By following these steps, you'll have a fully functional Plugify plugin ready to run!

Dependency Management

Dependency management in Plugify ensures that plugins are loaded in the correct order based on their dependencies. The system uses Topological Sorting to determine the appropriate sequence, preventing initialization issues when plugins rely on other plugins.

How Dependencies Work

Each plugin can declare its dependencies inside the dependencies field of its plugin manifest (.pplugin file). The Plugify core will:

• Analyze the dependencies listed in each plugin's manifest.
• Sort the plugins using Topological Sorting, ensuring dependencies are loaded before dependent plugins.
• Validate platform compatibility and requested versions.

Dependency Representation

Dependencies are declared using the following JSON format inside the dependencies field of the plugin manifest:

"dependencies": [
    {
        "name": "core-plugin",
        "optional": false,
        "constraints": ">=1.0.0 <2.0.0"
    }
]

Explanation of Fields

Example Plugin with Dependencies

Here's an example plugin manifest (.pplugin) that declares multiple dependencies:

{
  "version": "1.0.0",
  "name": "MyRustPlugin",
  "entry": "bin/my_rust_plugin",
  "language": "rust",
  "dependencies": [
    {
      "name": "core-plugin",
      "optional": false,
      "constraints": "2.0.0"
    },
    {
      "name": "utils-plugin",
      "optional": true
    }
  ]
}

In this example:

• core-plugin is mandatory and must be version 2.0.0.
• utils-plugin is optional, meaning the plugin will still load even if it's missing.

Key Takeaways

1. Ensure mandatory dependencies are available before loading your plugin.
2. Use optional: true for dependencies that enhance functionality but aren't critical.
3. Specify platforms if a dependency isn't cross-platform.
4. Define constraints if your plugin requires a specific version of a dependency.

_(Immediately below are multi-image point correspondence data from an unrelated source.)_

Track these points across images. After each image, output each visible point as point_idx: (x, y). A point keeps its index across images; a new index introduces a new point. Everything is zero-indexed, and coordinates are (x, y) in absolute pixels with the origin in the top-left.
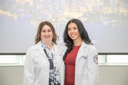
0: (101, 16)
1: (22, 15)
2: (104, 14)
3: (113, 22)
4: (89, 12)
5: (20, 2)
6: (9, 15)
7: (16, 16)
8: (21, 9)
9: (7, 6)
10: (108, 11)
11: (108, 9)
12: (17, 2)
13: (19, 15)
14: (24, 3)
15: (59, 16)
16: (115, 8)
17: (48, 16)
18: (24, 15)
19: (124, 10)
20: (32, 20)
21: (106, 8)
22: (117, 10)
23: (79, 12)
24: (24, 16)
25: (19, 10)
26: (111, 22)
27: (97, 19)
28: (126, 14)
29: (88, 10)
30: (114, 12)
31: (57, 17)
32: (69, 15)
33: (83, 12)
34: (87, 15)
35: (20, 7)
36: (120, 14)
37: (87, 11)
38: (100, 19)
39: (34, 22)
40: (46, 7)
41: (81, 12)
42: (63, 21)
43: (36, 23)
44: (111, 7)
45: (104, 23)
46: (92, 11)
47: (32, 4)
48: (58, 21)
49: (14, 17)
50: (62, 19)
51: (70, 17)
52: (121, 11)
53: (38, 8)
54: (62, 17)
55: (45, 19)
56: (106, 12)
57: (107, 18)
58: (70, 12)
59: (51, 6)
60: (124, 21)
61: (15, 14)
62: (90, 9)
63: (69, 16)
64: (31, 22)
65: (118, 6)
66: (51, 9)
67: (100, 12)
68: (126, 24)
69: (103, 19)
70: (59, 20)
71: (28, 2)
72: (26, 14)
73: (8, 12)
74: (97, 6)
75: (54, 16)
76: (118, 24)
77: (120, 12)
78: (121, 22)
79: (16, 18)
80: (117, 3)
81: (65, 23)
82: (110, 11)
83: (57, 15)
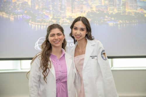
0: (106, 17)
1: (19, 16)
2: (110, 14)
3: (119, 23)
4: (93, 12)
5: (17, 2)
6: (5, 16)
7: (13, 17)
8: (18, 10)
9: (2, 6)
10: (113, 11)
11: (114, 9)
12: (13, 1)
13: (16, 16)
14: (21, 2)
15: (60, 17)
16: (121, 8)
17: (48, 17)
18: (21, 15)
19: (130, 9)
20: (30, 21)
21: (112, 8)
22: (123, 10)
23: (82, 12)
24: (21, 17)
25: (16, 11)
26: (117, 22)
27: (102, 19)
28: (133, 13)
29: (92, 9)
30: (119, 12)
31: (58, 18)
32: (71, 15)
33: (87, 12)
34: (91, 15)
35: (17, 7)
36: (126, 14)
37: (90, 11)
38: (105, 20)
39: (32, 24)
40: (46, 7)
41: (84, 12)
42: (64, 22)
43: (35, 25)
44: (117, 6)
45: (109, 23)
46: (96, 10)
47: (30, 3)
48: (60, 23)
49: (11, 18)
50: (63, 20)
51: (73, 17)
52: (127, 10)
53: (37, 8)
54: (63, 18)
55: (44, 20)
56: (111, 12)
57: (113, 19)
58: (72, 12)
59: (51, 6)
60: (131, 22)
61: (12, 15)
62: (94, 9)
63: (71, 17)
64: (30, 24)
65: (124, 5)
66: (51, 9)
67: (105, 12)
68: (133, 24)
69: (109, 19)
70: (60, 21)
71: (26, 2)
72: (23, 15)
73: (3, 13)
74: (102, 6)
75: (55, 17)
76: (124, 25)
77: (127, 12)
78: (127, 22)
79: (13, 19)
80: (123, 2)
81: (67, 24)
82: (116, 11)
83: (58, 15)
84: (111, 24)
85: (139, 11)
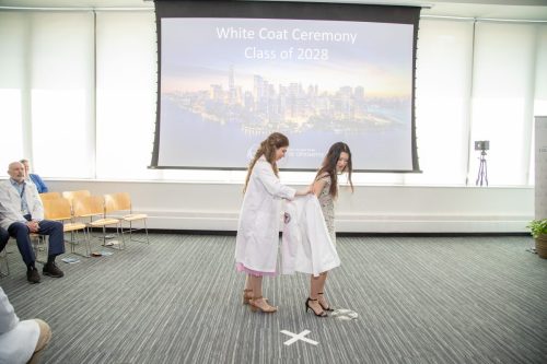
0: (332, 123)
1: (230, 119)
3: (346, 130)
5: (229, 103)
6: (216, 119)
8: (230, 112)
10: (340, 116)
11: (341, 114)
12: (225, 102)
13: (227, 119)
14: (234, 104)
15: (278, 121)
16: (349, 113)
19: (360, 116)
20: (243, 126)
21: (339, 113)
22: (351, 116)
23: (304, 116)
24: (233, 121)
25: (228, 113)
26: (344, 130)
27: (327, 125)
28: (363, 120)
29: (315, 113)
30: (347, 118)
33: (309, 116)
34: (315, 120)
35: (229, 109)
36: (355, 121)
37: (314, 115)
38: (331, 126)
39: (245, 128)
40: (262, 109)
41: (306, 116)
44: (345, 111)
46: (320, 115)
47: (243, 104)
49: (222, 122)
52: (356, 116)
53: (251, 109)
54: (281, 123)
56: (337, 118)
57: (339, 126)
59: (267, 108)
62: (318, 114)
63: (291, 121)
66: (267, 112)
67: (331, 117)
69: (334, 126)
71: (239, 104)
72: (236, 118)
74: (327, 110)
77: (355, 118)
78: (356, 130)
79: (224, 123)
82: (343, 117)
84: (337, 131)
85: (369, 118)
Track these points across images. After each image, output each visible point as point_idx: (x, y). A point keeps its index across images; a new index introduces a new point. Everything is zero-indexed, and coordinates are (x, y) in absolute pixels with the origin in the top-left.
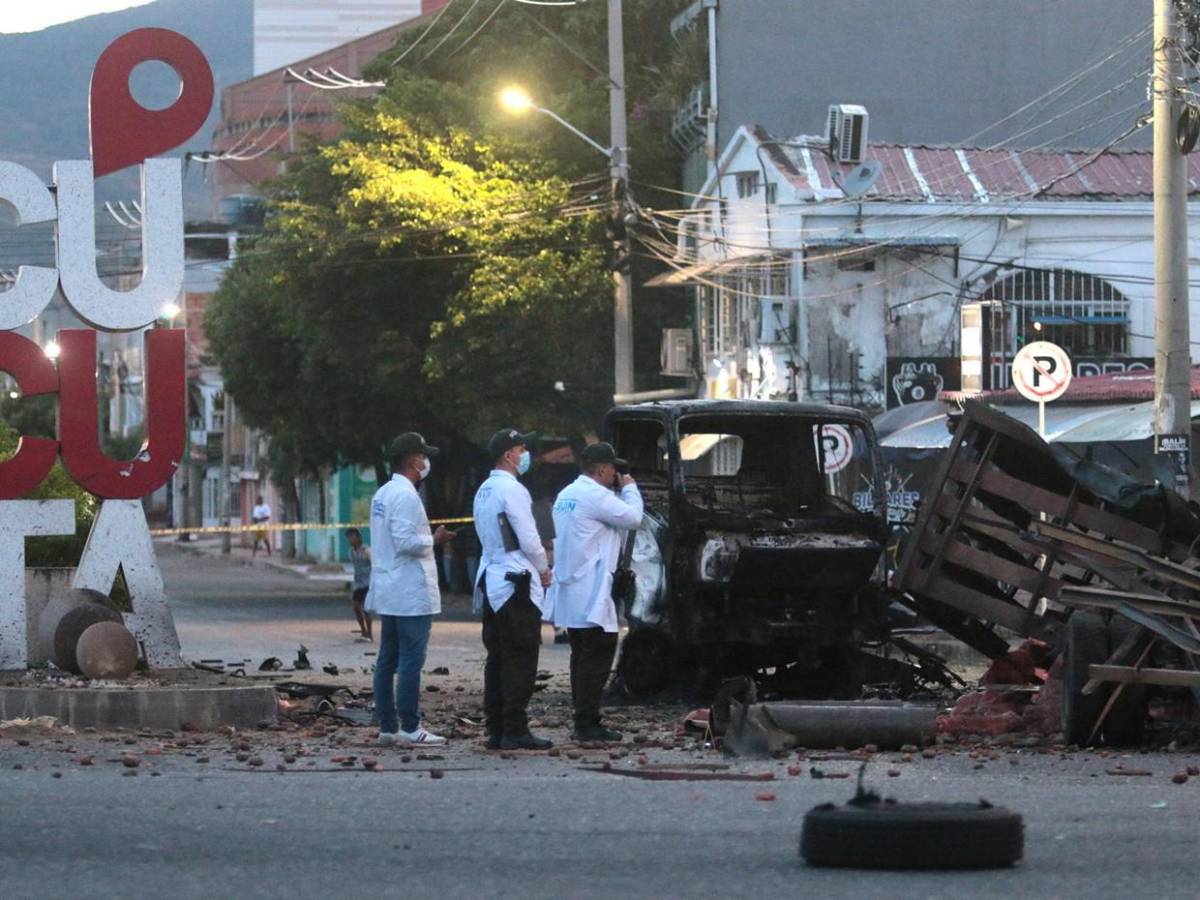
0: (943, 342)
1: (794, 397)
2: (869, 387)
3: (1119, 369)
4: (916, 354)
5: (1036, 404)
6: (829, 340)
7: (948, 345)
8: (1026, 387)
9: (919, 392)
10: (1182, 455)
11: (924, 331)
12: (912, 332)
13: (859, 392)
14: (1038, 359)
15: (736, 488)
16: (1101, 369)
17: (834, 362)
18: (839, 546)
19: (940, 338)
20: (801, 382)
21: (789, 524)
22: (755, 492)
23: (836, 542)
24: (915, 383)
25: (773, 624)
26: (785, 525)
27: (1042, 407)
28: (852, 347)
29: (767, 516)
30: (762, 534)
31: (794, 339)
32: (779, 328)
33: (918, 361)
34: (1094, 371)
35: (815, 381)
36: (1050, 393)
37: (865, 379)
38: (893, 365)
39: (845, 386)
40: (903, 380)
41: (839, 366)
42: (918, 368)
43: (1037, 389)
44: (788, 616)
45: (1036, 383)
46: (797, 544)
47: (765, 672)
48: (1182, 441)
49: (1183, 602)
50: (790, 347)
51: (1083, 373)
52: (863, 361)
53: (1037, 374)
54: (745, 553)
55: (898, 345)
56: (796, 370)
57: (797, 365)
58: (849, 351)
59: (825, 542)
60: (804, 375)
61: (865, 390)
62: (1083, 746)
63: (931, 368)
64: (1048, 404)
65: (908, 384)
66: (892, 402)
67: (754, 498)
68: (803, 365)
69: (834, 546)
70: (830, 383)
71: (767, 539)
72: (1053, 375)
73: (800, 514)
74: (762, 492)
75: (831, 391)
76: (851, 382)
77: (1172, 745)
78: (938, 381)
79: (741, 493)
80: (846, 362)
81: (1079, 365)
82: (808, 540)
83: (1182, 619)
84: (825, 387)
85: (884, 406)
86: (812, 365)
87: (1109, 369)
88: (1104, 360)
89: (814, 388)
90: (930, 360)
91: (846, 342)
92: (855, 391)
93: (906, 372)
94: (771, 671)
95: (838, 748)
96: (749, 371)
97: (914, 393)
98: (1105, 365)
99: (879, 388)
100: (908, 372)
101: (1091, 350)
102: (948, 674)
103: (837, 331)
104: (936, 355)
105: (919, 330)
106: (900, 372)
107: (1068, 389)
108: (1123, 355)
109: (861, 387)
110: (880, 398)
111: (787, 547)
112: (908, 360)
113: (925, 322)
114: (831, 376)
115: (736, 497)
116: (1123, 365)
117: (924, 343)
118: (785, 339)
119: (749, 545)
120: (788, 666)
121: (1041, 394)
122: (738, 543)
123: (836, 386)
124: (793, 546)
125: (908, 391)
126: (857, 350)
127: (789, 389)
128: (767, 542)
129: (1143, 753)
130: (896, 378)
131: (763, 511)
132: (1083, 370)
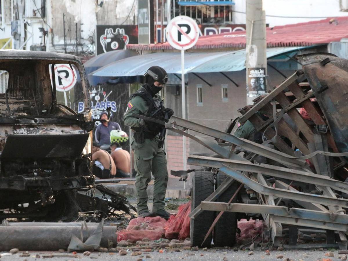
0: (129, 16)
1: (44, 48)
2: (87, 43)
3: (228, 31)
4: (114, 23)
5: (179, 51)
6: (64, 16)
7: (132, 18)
8: (174, 41)
9: (115, 45)
10: (262, 79)
11: (118, 10)
12: (111, 11)
13: (81, 45)
14: (180, 26)
15: (5, 100)
16: (218, 31)
17: (67, 28)
18: (64, 134)
19: (127, 14)
20: (48, 39)
21: (36, 121)
22: (16, 103)
23: (62, 131)
24: (113, 40)
25: (26, 178)
26: (33, 122)
27: (183, 52)
28: (77, 20)
29: (23, 117)
30: (20, 127)
31: (44, 15)
32: (35, 9)
33: (114, 27)
34: (214, 32)
35: (56, 38)
36: (187, 45)
37: (85, 38)
38: (101, 30)
39: (73, 42)
40: (106, 38)
41: (69, 30)
42: (115, 31)
43: (179, 42)
44: (35, 174)
45: (180, 39)
46: (40, 132)
47: (22, 205)
48: (262, 71)
49: (258, 165)
50: (42, 20)
51: (208, 34)
52: (83, 28)
53: (180, 34)
54: (11, 138)
55: (103, 18)
56: (45, 33)
57: (46, 30)
58: (75, 22)
59: (56, 131)
60: (50, 35)
61: (84, 43)
62: (201, 247)
63: (122, 31)
64: (187, 51)
65: (109, 40)
66: (100, 50)
67: (16, 107)
68: (49, 30)
69: (61, 133)
70: (65, 40)
71: (23, 129)
72: (189, 35)
73: (42, 115)
74: (20, 103)
75: (65, 45)
76: (77, 39)
77: (251, 247)
78: (126, 38)
79: (8, 103)
80: (73, 28)
81: (206, 29)
82: (47, 130)
83: (257, 174)
84: (62, 42)
85: (96, 52)
86: (55, 31)
87: (222, 31)
88: (220, 26)
89: (55, 43)
90: (121, 27)
91: (74, 17)
92: (79, 44)
93: (107, 34)
94: (26, 205)
95: (60, 250)
96: (19, 32)
97: (112, 46)
98: (220, 28)
99: (93, 43)
100: (109, 34)
101: (212, 20)
102: (127, 206)
103: (68, 10)
104: (125, 24)
105: (115, 10)
106: (104, 34)
107: (197, 42)
108: (230, 23)
109: (82, 42)
110: (93, 48)
111: (34, 134)
112: (109, 27)
113: (118, 5)
114: (65, 36)
115: (5, 106)
116: (230, 29)
117: (118, 17)
118: (39, 15)
119: (13, 134)
120: (36, 202)
121: (182, 46)
122: (6, 132)
123: (68, 42)
124: (38, 134)
125: (109, 44)
126: (80, 21)
127: (41, 44)
128: (23, 132)
129: (235, 251)
130: (102, 37)
131: (21, 114)
132: (208, 31)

By properly managing dependencies, your plugin will load efficiently and avoid unexpected failures due to missing or incompatible dependencies.

Building the Plugin with Cargo

Rust uses Cargo as its build system and package manager. Building your plugin is straightforward:

Building in Release Mode

cargo build --release

plg plugins

Build Configuration

You can customize your build in Cargo.toml:

[profile.release]
opt-level = 3          # Maximum optimization
lto = true            # Link-time optimization
codegen-units = 1     # Better optimization
strip = true          # Strip symbols (smaller binary)
panic = "abort"       # Smaller binary, no unwinding

Running and Testing the Plugin

Once you have built your plugin, the next step is to run and test it within the Plugify system.

Placing the Plugin in the Correct Directory

Ensure your plugin is correctly structured inside the extensions folder. Your plugin directory should contain:

• The compiled binary in bin/ directory
• The .pplugin manifest file

Verifying Plugin Load Status

You can check if your plugin loaded successfully by using terminal commands provided by Plugify.

• List all loaded plugins:

plg plugins

This will display all currently loaded plugins.

• Query specific plugin information:

plg plugin example_plugin

This command retrieves detailed information about a specific plugin.

Handling Plugin Load Failures

If your plugin fails to load, Plugify will provide error messages in the console. You can also explicitly query the plugin status using:

plg list

Debugging Issues

If your plugin isn't working as expected:

• Check the console logs for detailed error messages.
• Ensure all dependencies are properly installed and compatible.
• Verify the entry point in the .pplugin manifest matches the actual plugin binary location.
• Use Rust's error messages to identify compilation or runtime issues.

Conclusion

This guide covered the essential steps to create a Rust plugin for Plugify, including setting up the project, writing the plugin code, configuring the manifest, and building the plugin using Cargo. Following these guidelines ensures smooth integration into the Plugify ecosystem with the safety and performance benefits of Rust.